Given that the Silicon Valley tech industry's ultimate goal is the mechanized on-demand destruction of our souls, it makes sense that a new start-up is pitching the idea of robot-made pizza. Staffed by a team of giant robots that have been given cute fleshbag names like Marta & Bruno, Zume Pizza claims to have found a cost-saving way to prep, bake, and deliver pizzas with almost zero human labor.

Zume is the passion project/sinister plan of Alex Garden, who recently gave Bloomberg an inside look at his pizza manufacturing plant. We're offered a disruptive, Fordist vision of cooking, in which a robotic nub slathers sauce ("perfectly but not too perfectly") atop a moving crust on its way to the oven. The pies are then pre-baked in an 850 degree oven. Once an order is placed, a van retrofitted with ovens finishes the pizza en route to its destination.

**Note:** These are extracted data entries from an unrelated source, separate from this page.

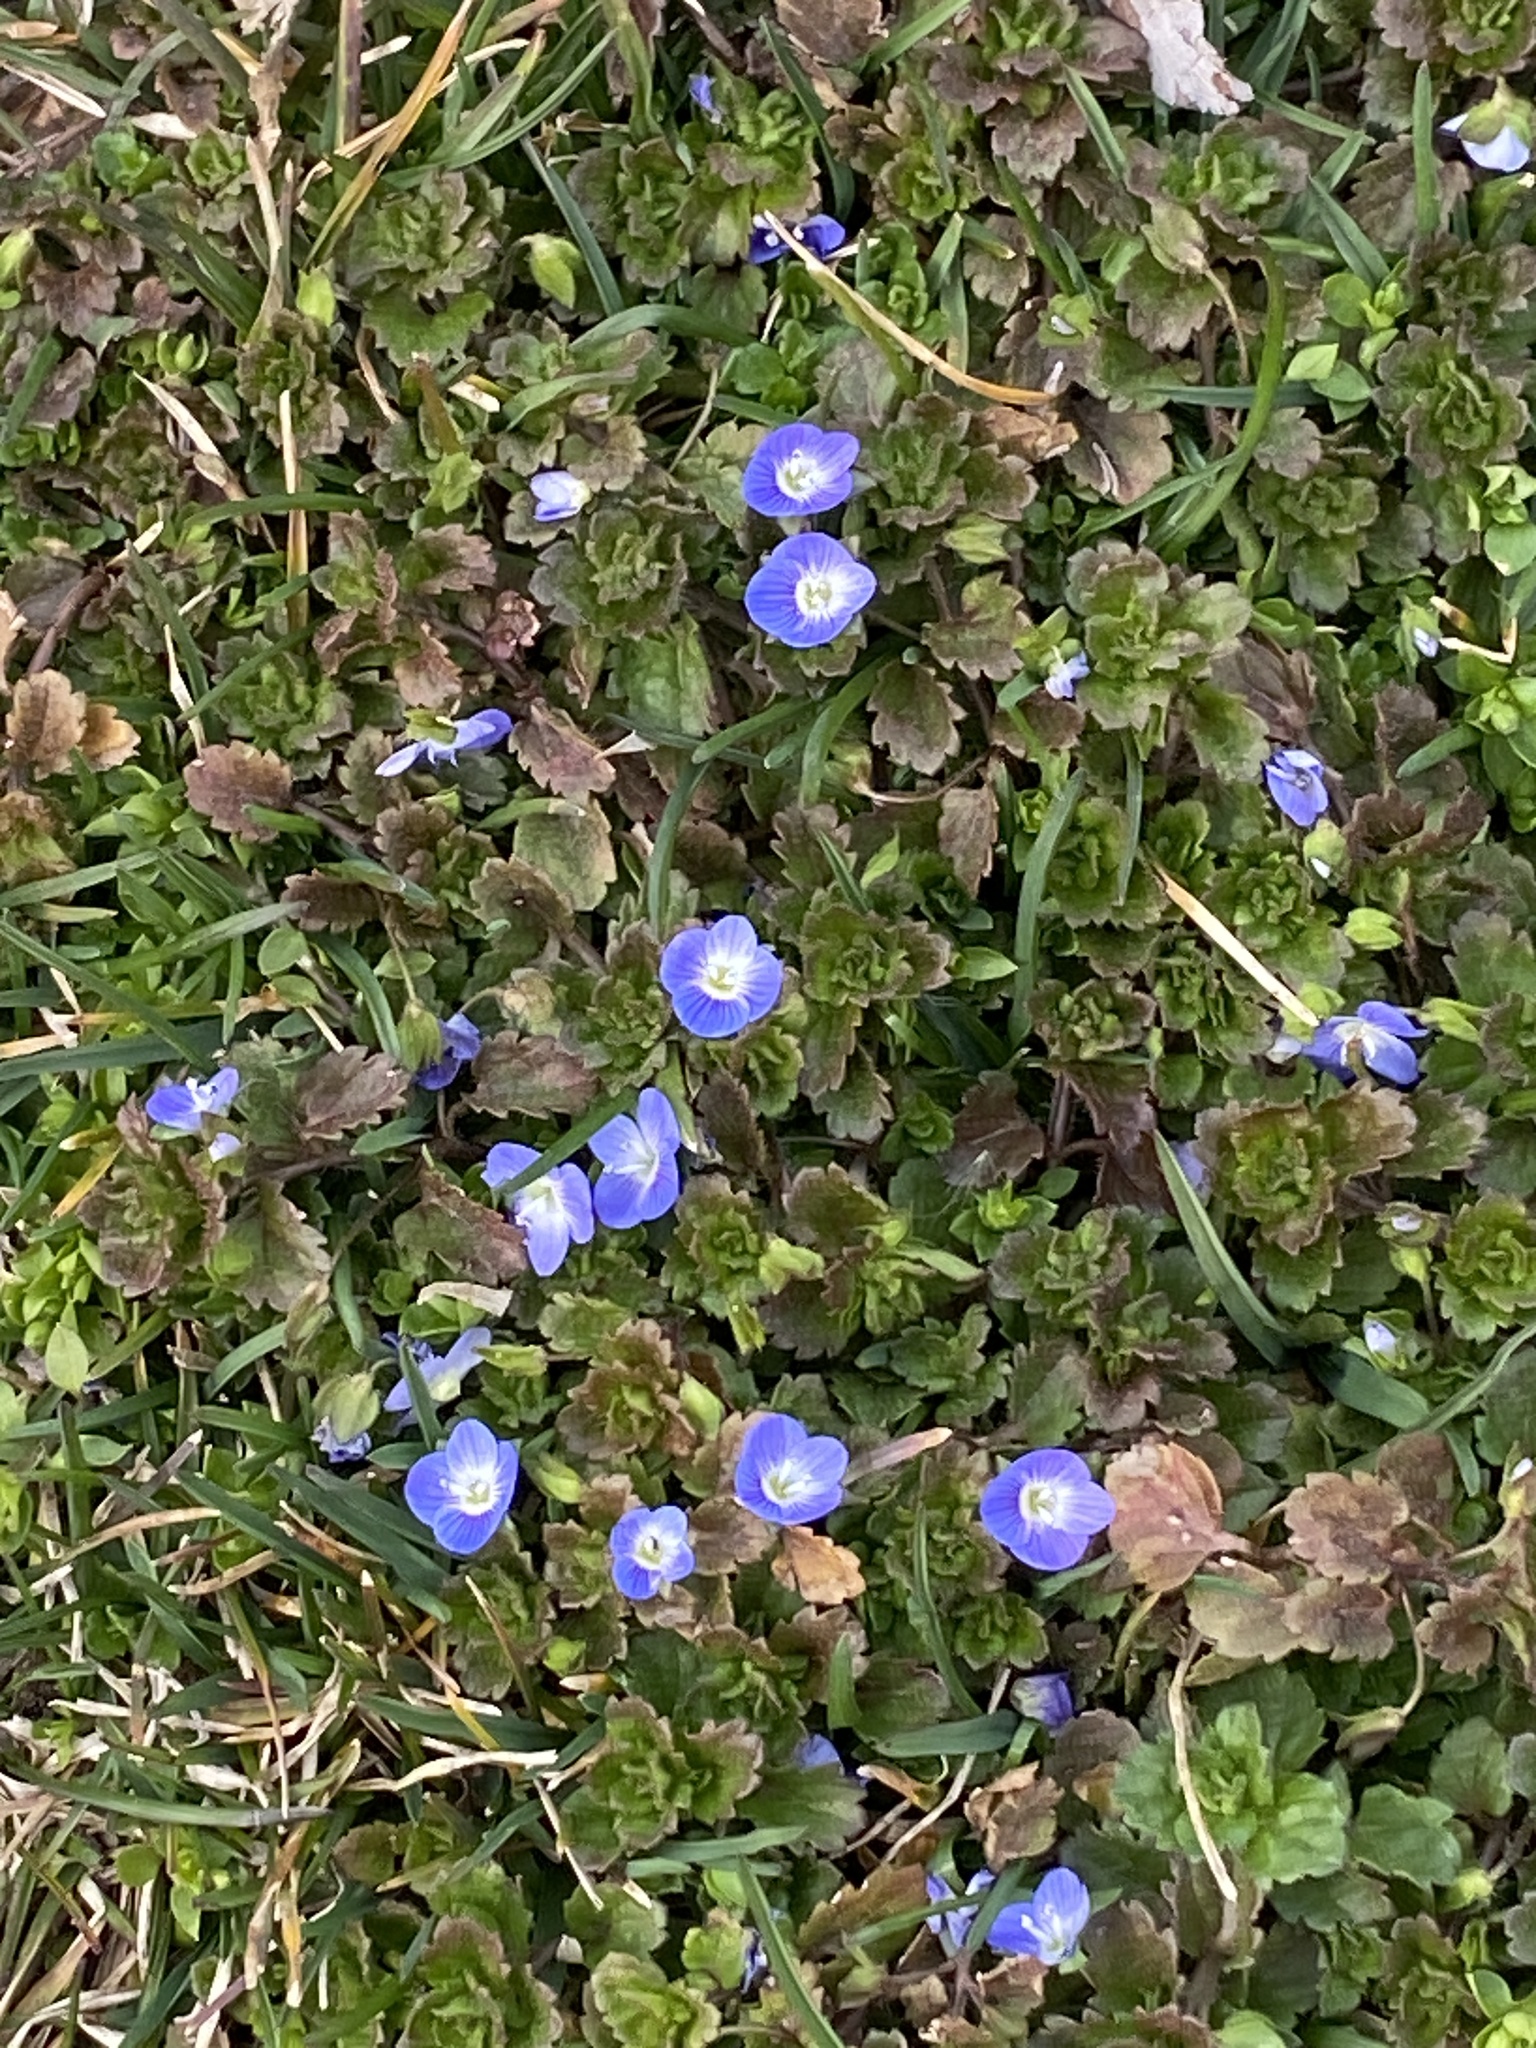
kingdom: Plantae
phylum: Tracheophyta
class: Magnoliopsida
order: Lamiales
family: Plantaginaceae
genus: Veronica
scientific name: Veronica persica
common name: Common field-speedwell
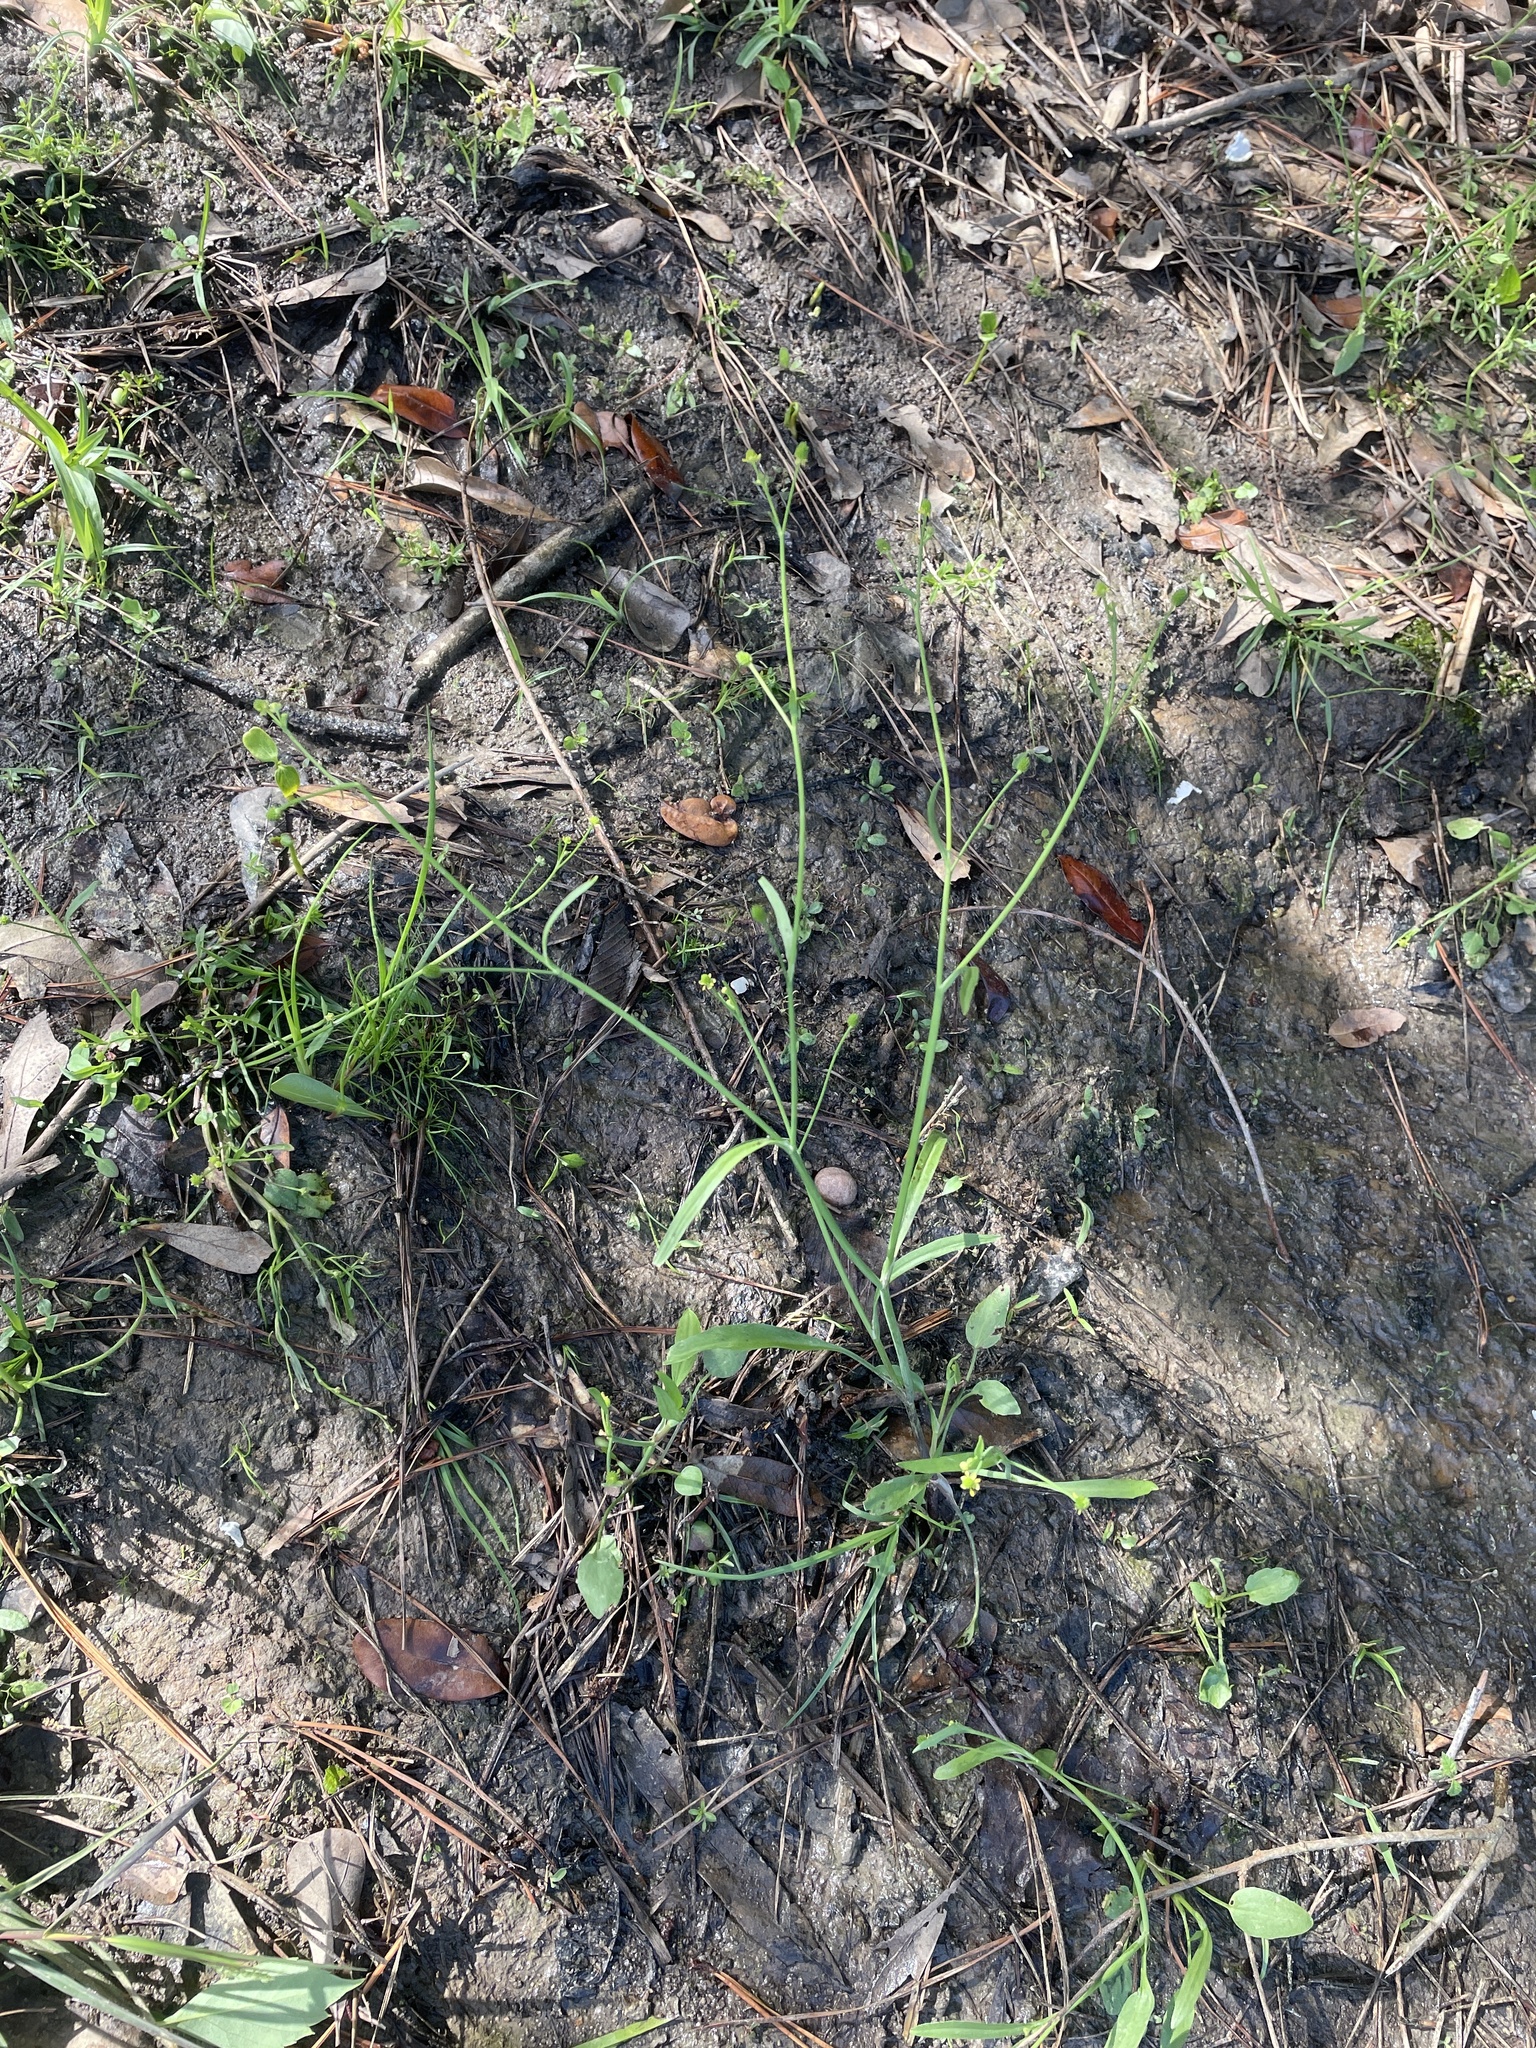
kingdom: Plantae
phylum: Tracheophyta
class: Magnoliopsida
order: Ranunculales
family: Ranunculaceae
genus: Ranunculus
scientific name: Ranunculus pusillus
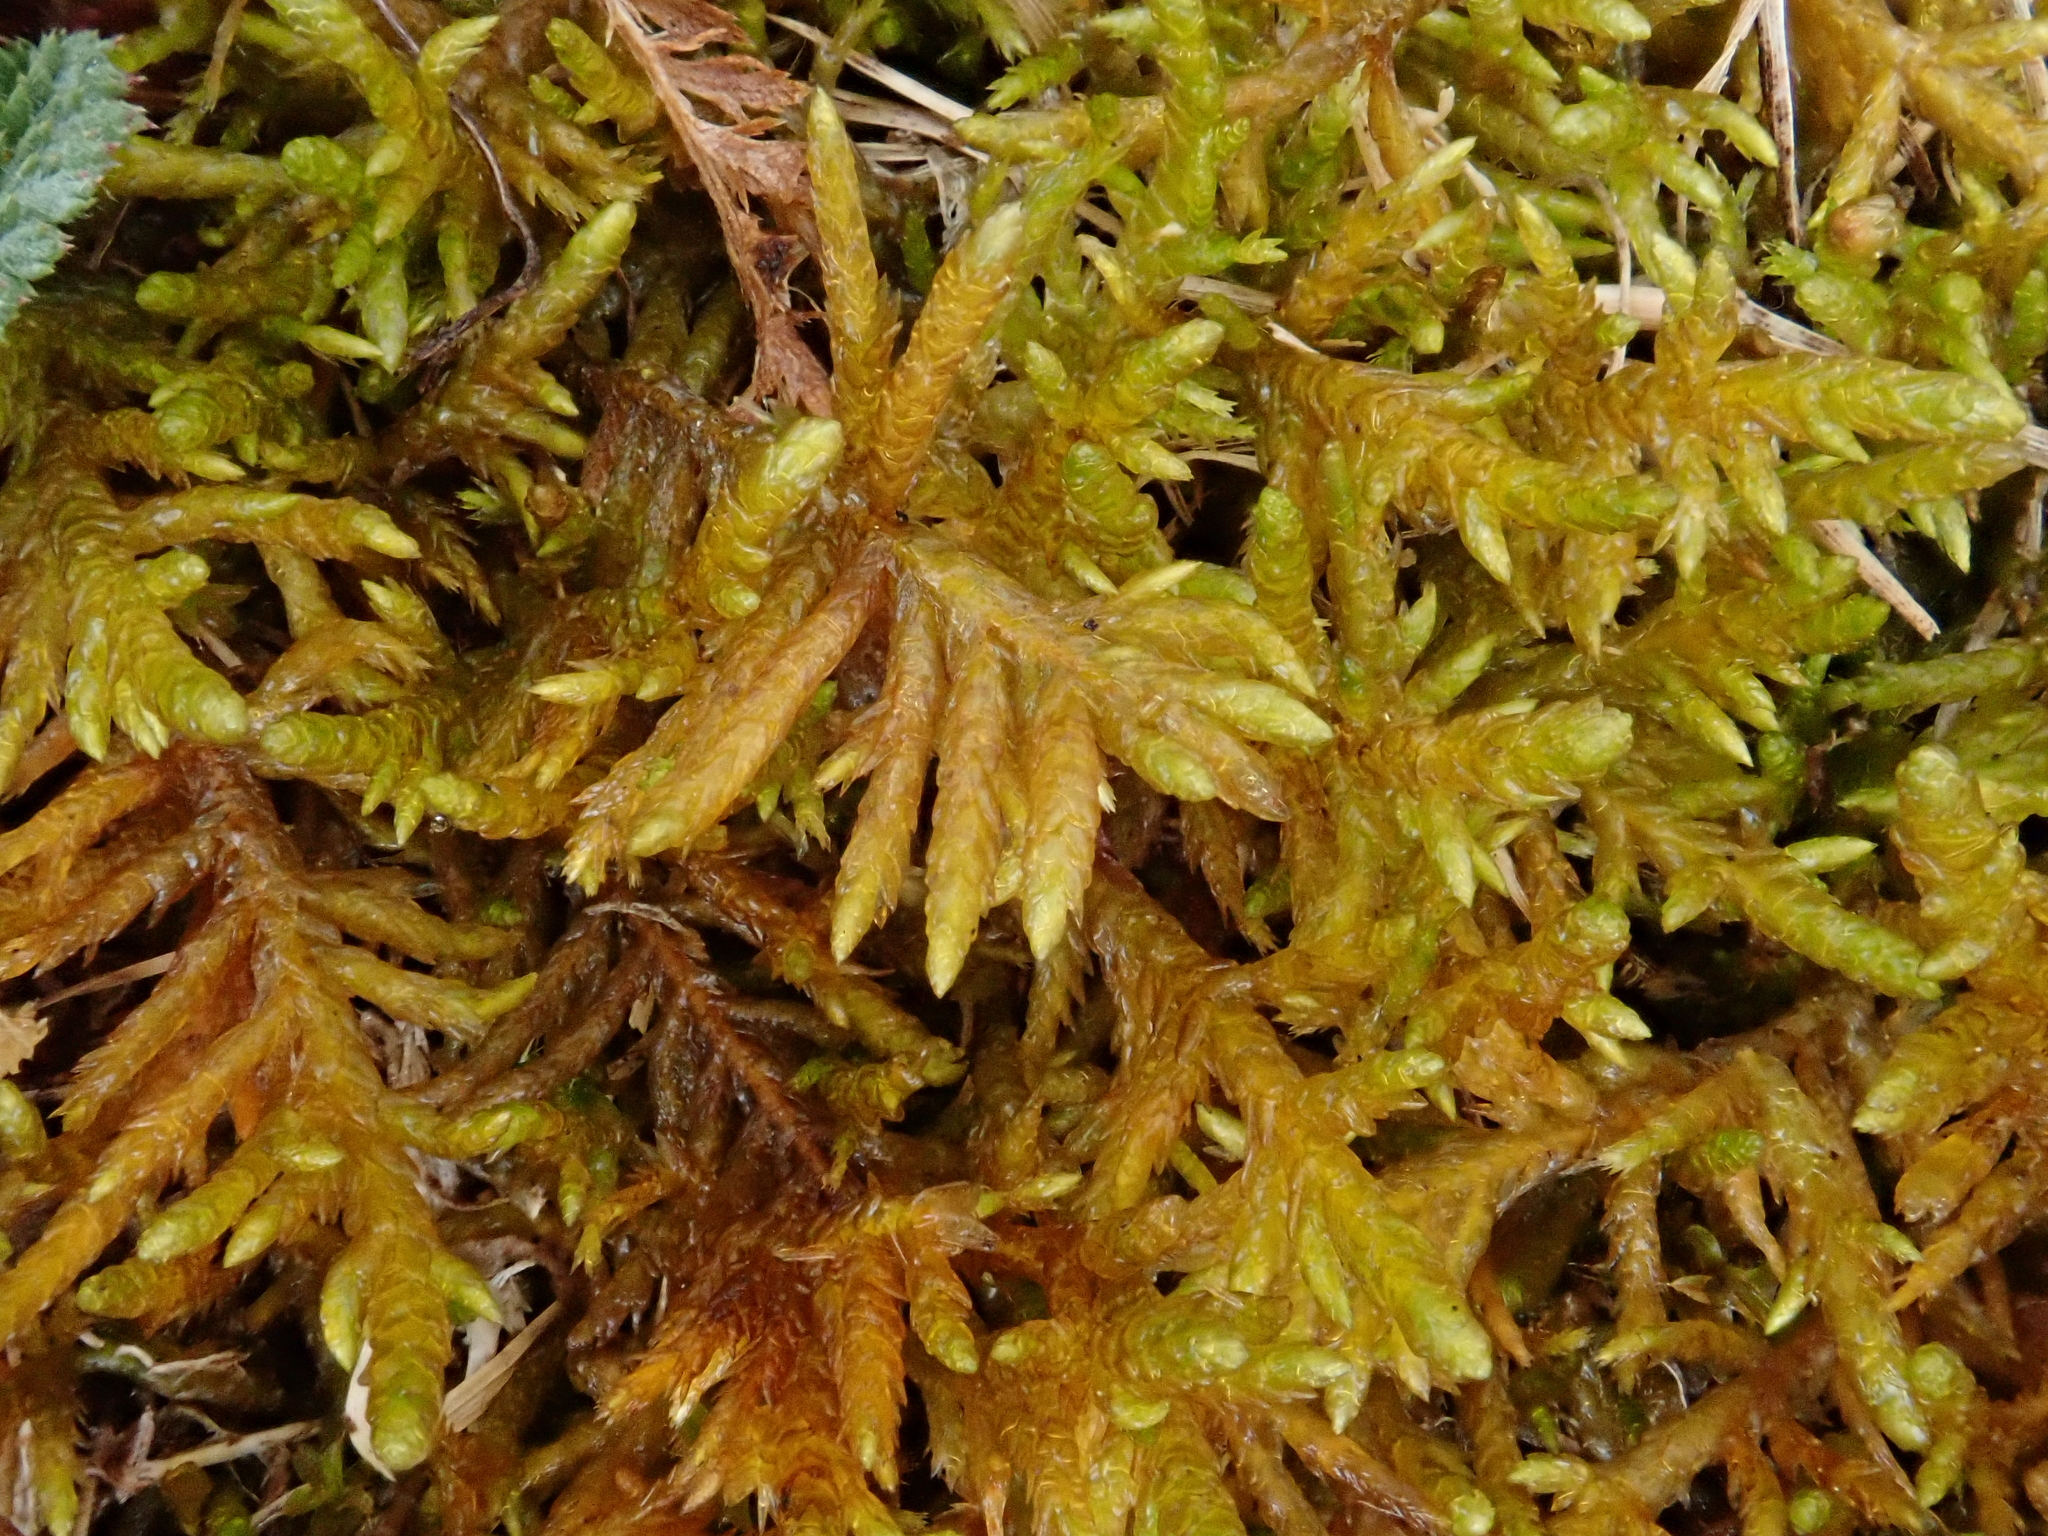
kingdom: Plantae
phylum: Bryophyta
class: Bryopsida
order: Hypnales
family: Entodontaceae
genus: Entodon
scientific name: Entodon concinnus
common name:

Machines are used to eject the pizza from the oven and slice it, because at that point you might as well. "It would be like Domino's without the labor component," Garden says in the video. "You can start to see how incredibly profitable that can be."

In the past six months we've learned that pizza boxes can cause cancer, watched as GOP dad rocker John Kasich attacked a Gino's slice with a fork, and gasped in shock at "pizzaception." But this—this pizza abomination that goes against the very humanity of the cheesy delicacy—is beyond the pale. We cannot stand by and watch pizza culture grind to halt in a technocratic cul-de-sac—all we can do is go out and invest our stomachs and wallets in the best handcrafted pizza places NYC has to offer.